I also very much enjoyed their version of arancini—the classic fried risotto balls. No matter that strozzapreti originated in central Italy and arancini is most common in Sicily. I’ll forgive the inclusion of non-Northern Italian cuisine at North Italia, as long as they do it this well.
Service is cheerful, efficient and sincere. An effort was made to include some local beers in addition to the mandatory Peroni lager and Moretti bottles. I wish they’d tried harder on the wine list though. Like Olive Garden, they are trying to standardize all their wine offerings, which is challenging given byzantine distribution laws. The net result is a very boring list with just a few Italian wines made in massive quantities.

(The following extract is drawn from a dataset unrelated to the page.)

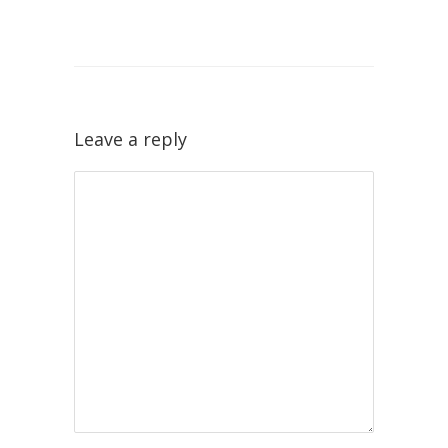
Leave a reply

The server did belatedly mention that they have a reserve list hiding somewhere, so perhaps there’s some better stuff available than what is featured on the by-the-glass menu. And why offer not one but FOUR California chardonnays by the glass and FOUR cabs? Geez. North Italia needs to trust that its clientele doesn’t need to be babied like that anymore—the authenticity of their food deserves more authentic wine pairings.
From date night to business lunches to family fare, the menu at North Italia can accommodate just about any dining need. I liked this place, and the Santa Monica location is dangerously near my husband’s office. So much for that resolution to eat less pasta and bread! When it’s this good, it’s very hard to say no.